# Minimize the following boolean equation.

#### shamieh

##### Active member
Minimize the following Boolean Equation. Write out the simplified formula (SOP FORM).

Need someone to check this. I got the answer wrong somehow.

$f${w,x,y,z) = $$\displaystyle w*x + w * \bar{x} + w * z + x * y$$

$$\displaystyle =(wx + w\bar{x})(wz + xy) =w(x + \bar{x}) =w * 1 = w(wz + xy) = wz + xy$$

Last edited:

#### Evgeny.Makarov

##### Well-known member
MHB Math Scholar
$f${w,x,y,z) = $$\displaystyle w*x + w * \bar{x} + w * z + x * y$$

$$\displaystyle =(wx + w\bar{x})(wz + xy)$$
I don't understand why you replaced + between $(wx+w\bar{x})$ and $(wz+xy)$ in the original expression with * in the second expression. Which operation is in the problem statement?

$$\displaystyle =w(x + \bar{x}) =w * 1$$
What happened to $(wz+xy)$? When you write =, it should indeed mean "equal", not "I will work on one subexpression and later return to the other one".

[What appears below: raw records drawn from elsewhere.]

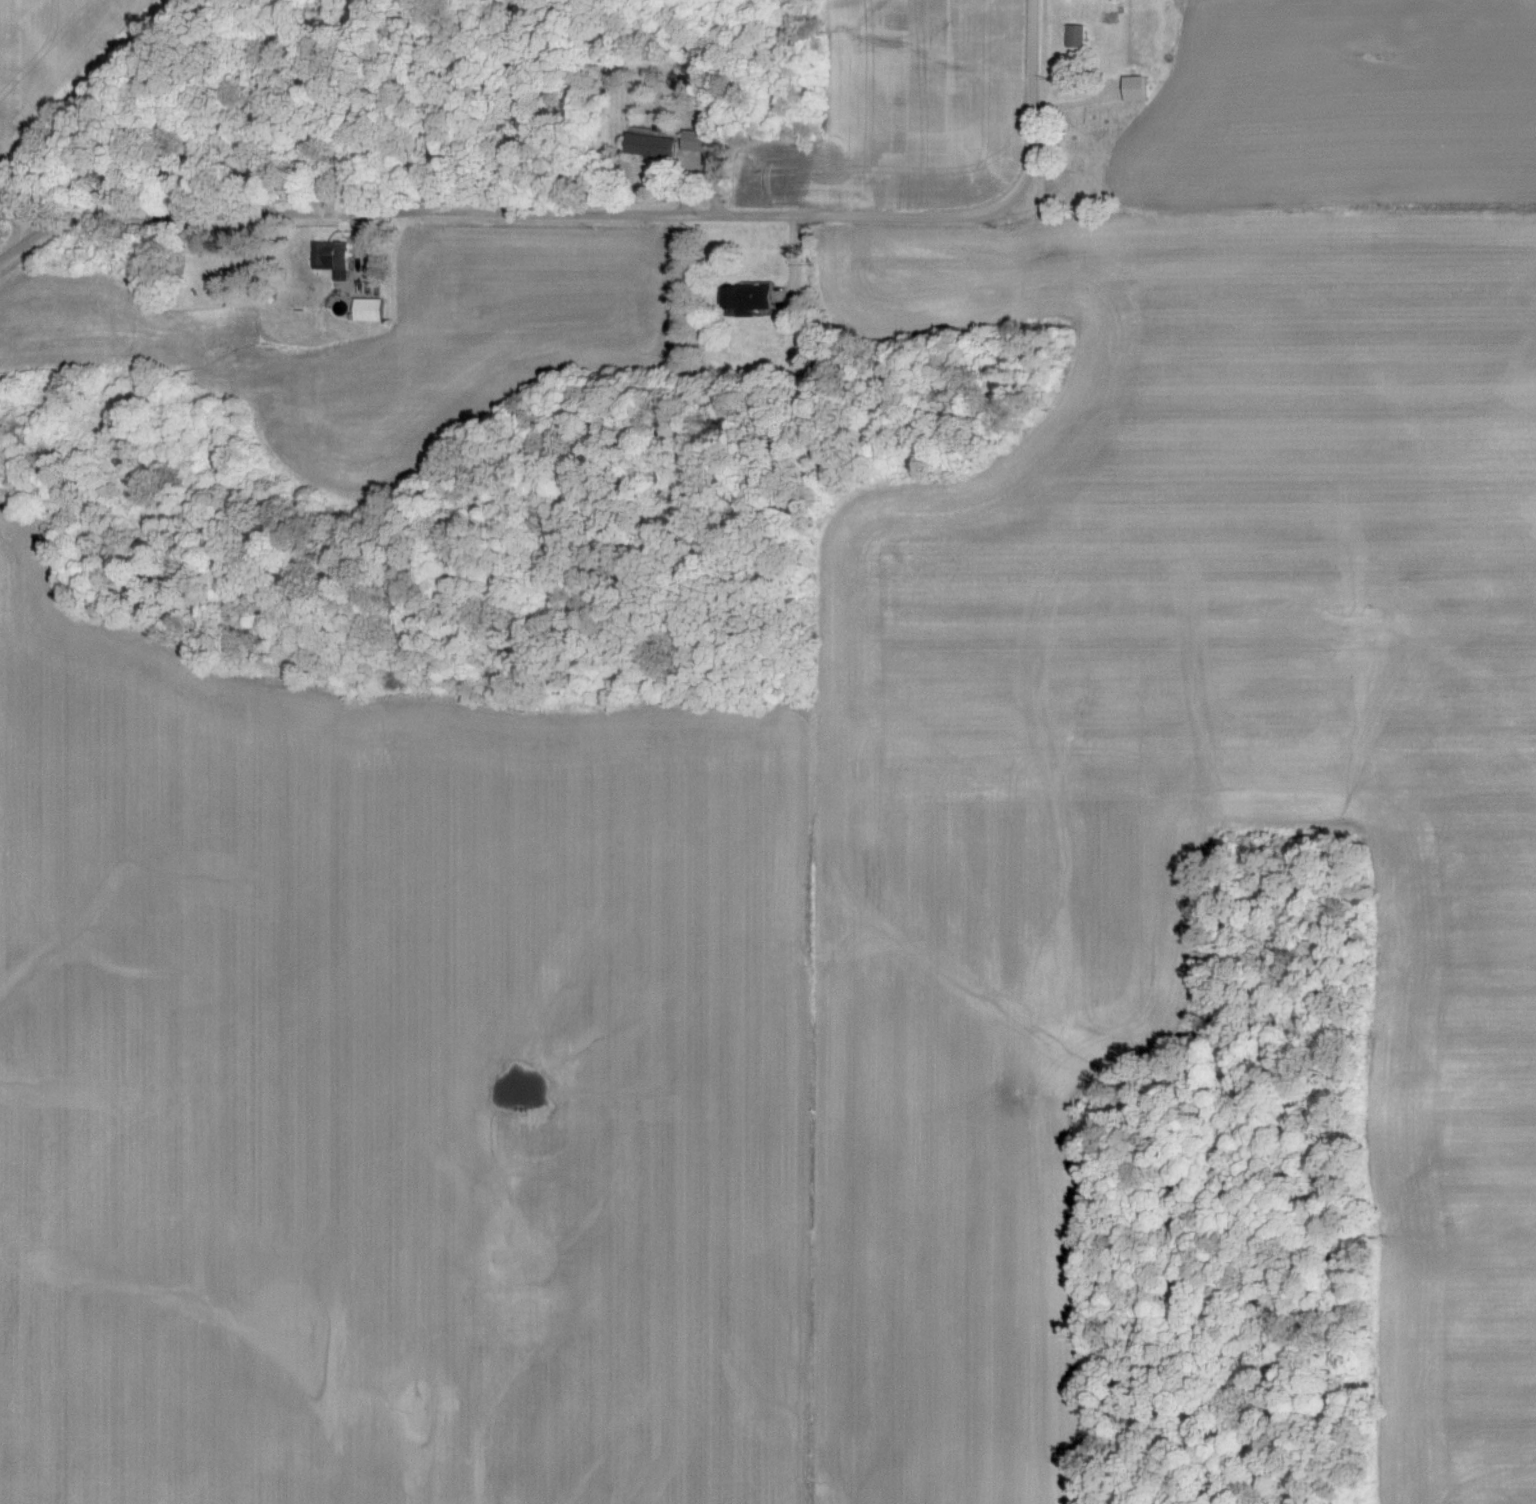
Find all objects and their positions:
building: (1078, 38)
building: (1136, 90)
building: (701, 142)
building: (654, 147)
road: (999, 202)
road: (390, 211)
building: (336, 259)
road: (791, 271)
building: (752, 300)
building: (372, 312)
building: (219, 465)

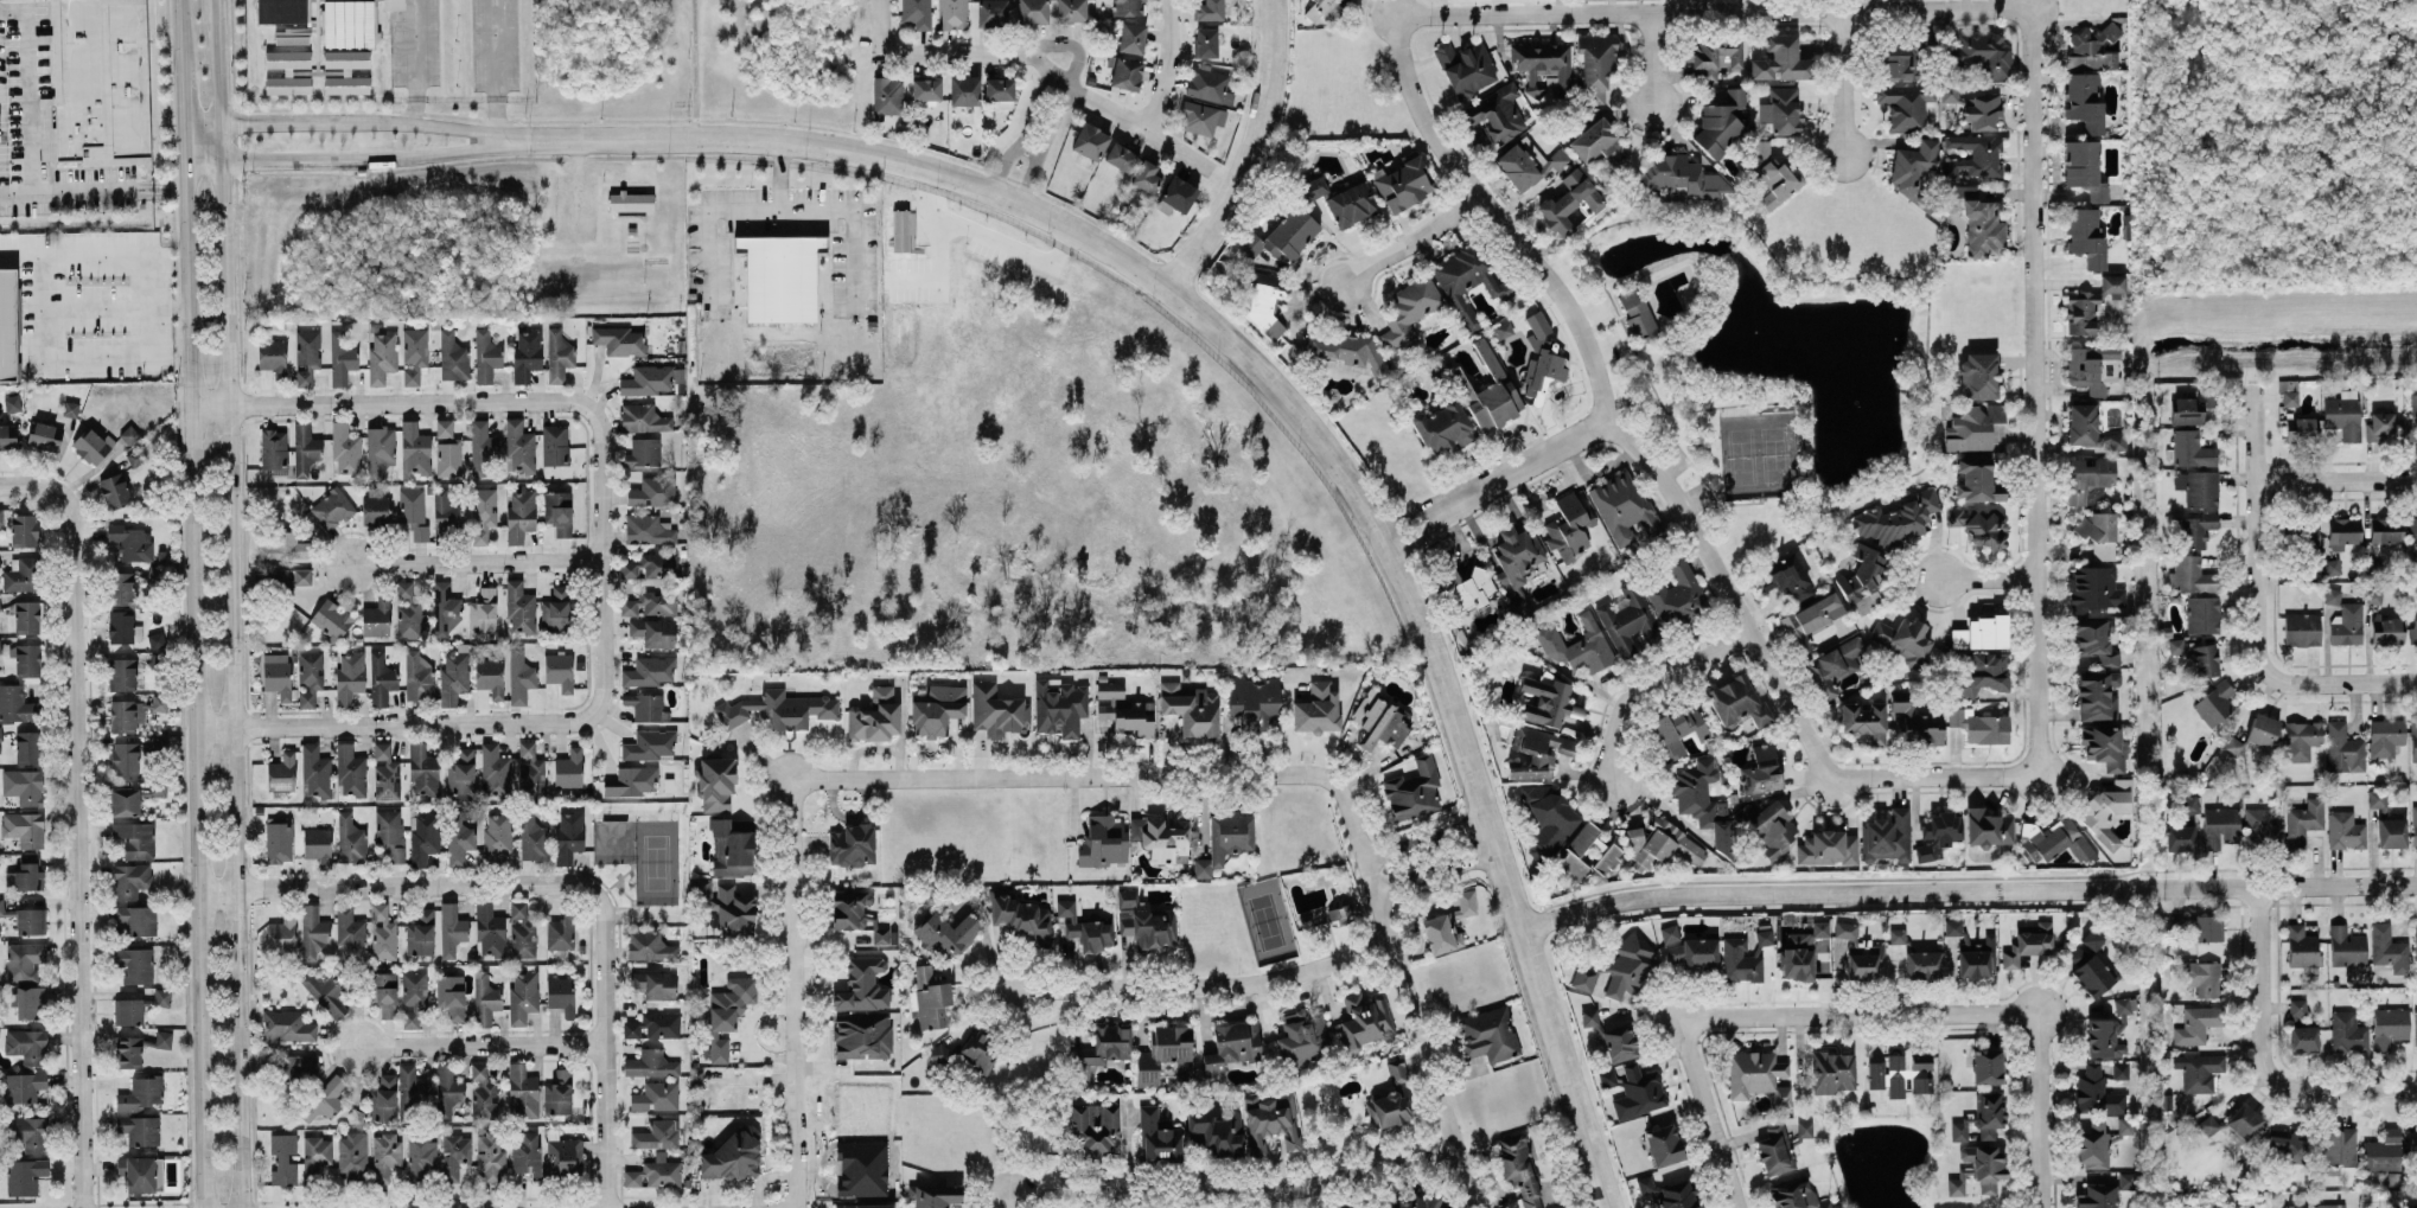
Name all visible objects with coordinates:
building: (394, 4)
building: (1127, 7)
building: (1071, 10)
building: (1209, 10)
building: (1032, 11)
building: (992, 12)
road: (1712, 12)
building: (916, 13)
building: (953, 14)
building: (348, 23)
road: (882, 24)
road: (181, 27)
building: (290, 37)
building: (1131, 37)
building: (1205, 42)
road: (1064, 45)
building: (2091, 49)
building: (1983, 53)
building: (1711, 56)
road: (1652, 57)
building: (288, 58)
building: (1781, 59)
road: (415, 61)
building: (1899, 61)
road: (218, 65)
building: (1596, 65)
road: (495, 66)
road: (1165, 66)
building: (1466, 67)
building: (346, 71)
building: (1125, 71)
road: (1054, 74)
road: (1842, 82)
building: (97, 83)
building: (288, 84)
building: (1209, 84)
road: (27, 88)
building: (926, 89)
building: (965, 90)
building: (1000, 90)
building: (1949, 90)
building: (887, 96)
road: (184, 98)
building: (2084, 100)
building: (1905, 105)
building: (1782, 110)
building: (1982, 111)
building: (1495, 114)
building: (1201, 117)
building: (1721, 117)
road: (370, 119)
road: (1024, 132)
road: (203, 135)
building: (1090, 141)
road: (1041, 142)
building: (1598, 143)
road: (221, 145)
road: (1028, 148)
building: (1760, 148)
road: (203, 150)
road: (1249, 153)
building: (1974, 156)
building: (1120, 157)
road: (370, 158)
building: (1528, 162)
building: (2084, 168)
building: (1914, 171)
building: (1684, 175)
road: (780, 176)
building: (1146, 176)
building: (1778, 180)
building: (1404, 182)
road: (92, 188)
building: (1311, 188)
building: (1178, 193)
building: (631, 200)
building: (1569, 202)
building: (1352, 205)
road: (794, 209)
building: (1976, 220)
building: (900, 230)
building: (1283, 235)
building: (2086, 236)
road: (1411, 240)
building: (780, 276)
road: (1837, 277)
building: (1468, 281)
building: (2112, 285)
building: (1262, 301)
building: (1409, 310)
parking lot: (1591, 311)
building: (2081, 311)
building: (1636, 312)
building: (7, 323)
road: (1614, 323)
road: (1602, 324)
building: (1503, 329)
building: (619, 340)
road: (1628, 345)
parking lot: (1606, 347)
building: (1344, 350)
building: (414, 354)
building: (527, 354)
building: (381, 355)
building: (559, 355)
building: (272, 356)
building: (453, 356)
building: (486, 356)
building: (1541, 357)
building: (341, 358)
park: (1762, 359)
road: (127, 360)
building: (2093, 367)
building: (1978, 375)
building: (654, 379)
building: (2286, 385)
road: (2033, 391)
building: (1488, 392)
building: (2289, 398)
building: (11, 403)
road: (391, 404)
building: (71, 408)
building: (2188, 409)
road: (1297, 410)
building: (2343, 414)
building: (2413, 417)
building: (643, 418)
building: (2379, 426)
building: (1442, 427)
building: (1973, 427)
building: (2089, 427)
building: (2302, 429)
building: (129, 434)
building: (45, 435)
building: (8, 436)
building: (92, 444)
building: (555, 445)
building: (482, 447)
building: (519, 447)
building: (345, 448)
building: (274, 449)
building: (305, 449)
building: (414, 449)
building: (447, 449)
building: (2191, 449)
building: (379, 450)
building: (643, 452)
park: (1756, 453)
building: (135, 456)
building: (2088, 476)
building: (1977, 479)
road: (2338, 479)
road: (1494, 481)
road: (1665, 483)
road: (33, 484)
building: (2198, 487)
building: (114, 489)
building: (654, 490)
parking lot: (1697, 499)
building: (375, 506)
building: (1624, 507)
building: (332, 508)
building: (413, 510)
building: (558, 511)
building: (521, 512)
building: (483, 514)
building: (445, 516)
building: (1, 518)
building: (1897, 519)
building: (1570, 525)
building: (1980, 526)
building: (24, 529)
building: (648, 529)
building: (2195, 529)
building: (2386, 530)
building: (2412, 532)
building: (2098, 533)
building: (2306, 534)
building: (284, 546)
building: (1517, 553)
road: (601, 556)
road: (474, 562)
building: (653, 564)
building: (0, 566)
building: (2332, 566)
building: (156, 572)
building: (22, 574)
building: (1858, 574)
building: (2191, 574)
building: (291, 577)
building: (1789, 577)
road: (1987, 578)
building: (1465, 587)
building: (122, 588)
building: (2093, 588)
road: (2260, 592)
building: (1677, 594)
building: (2332, 595)
building: (652, 602)
building: (1867, 602)
building: (0, 607)
building: (445, 608)
building: (520, 608)
building: (555, 609)
building: (483, 610)
building: (408, 612)
building: (2203, 614)
building: (27, 616)
building: (377, 618)
building: (331, 619)
building: (1627, 619)
building: (1811, 619)
building: (2348, 624)
building: (121, 626)
building: (2413, 628)
building: (2301, 629)
building: (2386, 630)
building: (654, 632)
building: (1981, 632)
building: (1901, 638)
building: (156, 639)
building: (2094, 640)
building: (1577, 645)
building: (2176, 645)
building: (0, 648)
building: (28, 659)
building: (2205, 659)
building: (1835, 664)
building: (559, 670)
building: (649, 671)
building: (1983, 672)
building: (122, 673)
road: (195, 674)
building: (277, 674)
building: (454, 675)
building: (418, 676)
building: (490, 676)
building: (309, 677)
building: (349, 677)
building: (520, 677)
building: (380, 679)
road: (2407, 680)
road: (235, 683)
road: (1649, 684)
building: (2097, 695)
building: (1254, 701)
building: (1546, 701)
building: (1737, 701)
building: (160, 702)
building: (2215, 702)
building: (16, 704)
building: (646, 705)
building: (1059, 707)
building: (1191, 708)
building: (1317, 708)
building: (779, 709)
building: (937, 709)
building: (997, 710)
building: (1123, 711)
building: (126, 714)
building: (875, 716)
building: (1380, 720)
building: (1864, 720)
building: (1916, 721)
road: (399, 725)
building: (1979, 725)
building: (1678, 729)
building: (2262, 729)
building: (1, 734)
building: (2385, 737)
building: (2301, 739)
building: (2414, 740)
building: (649, 744)
building: (2233, 745)
building: (27, 746)
building: (2104, 746)
building: (2344, 749)
building: (1537, 751)
building: (125, 757)
building: (569, 768)
building: (350, 770)
building: (423, 770)
building: (1760, 770)
building: (316, 771)
building: (461, 771)
building: (495, 771)
building: (530, 771)
building: (282, 772)
building: (386, 772)
road: (1113, 775)
building: (631, 781)
building: (716, 783)
building: (24, 786)
building: (1413, 790)
building: (2377, 798)
building: (125, 801)
building: (1703, 802)
building: (2186, 809)
building: (2107, 811)
building: (1547, 818)
building: (2303, 821)
building: (2219, 825)
building: (2414, 825)
building: (1987, 827)
building: (24, 828)
building: (2345, 830)
building: (2391, 832)
building: (390, 833)
building: (1937, 834)
building: (459, 835)
building: (569, 835)
building: (496, 836)
building: (532, 836)
building: (1887, 836)
building: (423, 837)
building: (1162, 837)
building: (2179, 837)
building: (136, 838)
building: (350, 838)
building: (1226, 839)
building: (614, 840)
building: (1104, 840)
building: (279, 841)
building: (2058, 841)
building: (1661, 844)
building: (318, 845)
building: (852, 845)
building: (1826, 847)
road: (80, 849)
building: (731, 849)
building: (1580, 850)
road: (1430, 852)
building: (1607, 859)
building: (25, 875)
building: (130, 879)
road: (397, 886)
road: (1966, 890)
building: (1467, 901)
building: (1, 907)
building: (728, 908)
building: (849, 909)
building: (1338, 915)
building: (1022, 916)
building: (1311, 919)
building: (31, 920)
building: (135, 920)
building: (1145, 920)
building: (2200, 926)
building: (1084, 927)
building: (1953, 927)
building: (1820, 928)
building: (451, 929)
building: (489, 930)
building: (522, 930)
building: (312, 931)
building: (561, 931)
building: (282, 933)
building: (383, 933)
building: (421, 933)
building: (1670, 933)
building: (349, 934)
building: (946, 934)
building: (1440, 934)
building: (1897, 935)
building: (881, 936)
building: (1764, 937)
building: (2415, 940)
building: (649, 945)
building: (2028, 945)
building: (2301, 946)
building: (2347, 946)
building: (2388, 948)
building: (1860, 952)
building: (1694, 953)
building: (1802, 957)
building: (1976, 958)
building: (24, 960)
building: (1740, 961)
building: (135, 964)
building: (1922, 964)
building: (2089, 964)
building: (1630, 965)
building: (1583, 977)
building: (2203, 977)
building: (654, 984)
building: (862, 985)
road: (1207, 987)
road: (2258, 987)
building: (323, 991)
building: (384, 993)
road: (792, 993)
building: (561, 994)
building: (451, 995)
building: (523, 996)
building: (162, 997)
building: (413, 997)
building: (930, 998)
building: (485, 999)
building: (27, 1001)
building: (2298, 1008)
building: (128, 1011)
building: (728, 1012)
road: (1857, 1014)
building: (1589, 1016)
building: (1365, 1019)
building: (286, 1024)
building: (2196, 1024)
building: (654, 1025)
building: (2389, 1026)
building: (2415, 1028)
building: (2348, 1031)
building: (2107, 1032)
building: (1489, 1034)
building: (862, 1035)
building: (1304, 1037)
building: (2302, 1038)
building: (163, 1039)
road: (1427, 1039)
building: (1620, 1042)
road: (481, 1043)
building: (1233, 1044)
building: (27, 1045)
building: (1106, 1045)
road: (606, 1048)
building: (128, 1051)
building: (980, 1051)
building: (940, 1053)
building: (1164, 1053)
building: (1920, 1060)
building: (1896, 1061)
building: (650, 1063)
building: (298, 1066)
building: (1987, 1066)
building: (1396, 1069)
building: (1833, 1071)
building: (2198, 1071)
building: (1876, 1074)
building: (1757, 1075)
building: (1607, 1078)
building: (1921, 1084)
road: (2347, 1085)
building: (23, 1086)
building: (1895, 1087)
building: (2093, 1090)
building: (410, 1091)
building: (522, 1091)
building: (1639, 1091)
building: (447, 1092)
building: (482, 1092)
building: (142, 1093)
building: (558, 1093)
building: (656, 1096)
building: (384, 1098)
building: (324, 1100)
building: (1388, 1109)
road: (2039, 1110)
road: (1706, 1112)
building: (1989, 1113)
building: (2243, 1120)
building: (1272, 1122)
building: (2209, 1124)
building: (1215, 1127)
building: (1804, 1128)
building: (139, 1129)
building: (1095, 1129)
building: (1958, 1130)
building: (28, 1132)
building: (656, 1134)
building: (1158, 1135)
building: (2411, 1139)
building: (1663, 1144)
building: (2092, 1144)
building: (2287, 1145)
building: (2338, 1148)
building: (1775, 1150)
building: (526, 1151)
building: (2383, 1151)
building: (386, 1155)
building: (454, 1155)
building: (733, 1155)
building: (353, 1156)
building: (490, 1156)
building: (564, 1156)
building: (422, 1157)
building: (317, 1158)
park: (1890, 1162)
building: (1985, 1165)
building: (1519, 1169)
building: (654, 1172)
building: (141, 1173)
building: (25, 1175)
building: (1645, 1184)
building: (1957, 1184)
road: (1235, 1194)
building: (934, 1195)
building: (1677, 1195)
building: (1796, 1196)
building: (2096, 1196)
building: (1419, 1201)
building: (864, 1205)
building: (2330, 1205)
building: (2412, 1205)
building: (2290, 1206)
building: (1445, 1207)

$$\displaystyle w(wz + xy) = wz + xy$$
Here you return the second factor $(wz+xy)$.

#### shamieh

##### Active member
So what's the solution? Because I'm lost.

#### Ackbach

##### Indicium Physicus
Staff member
I would do
\begin{align*}
f&=wx + w \bar{x} + wz + xy \qquad \text{(original expression)} \\
&=w(x+ \bar{x})+wz+xy \qquad \text{(distribution law)} \\
&=w \cdot 1+wz+xy \qquad \text{(complementation or excluded middle)} \\
&=w+wz+xy \qquad \text{(identity for $\cdot$)} \\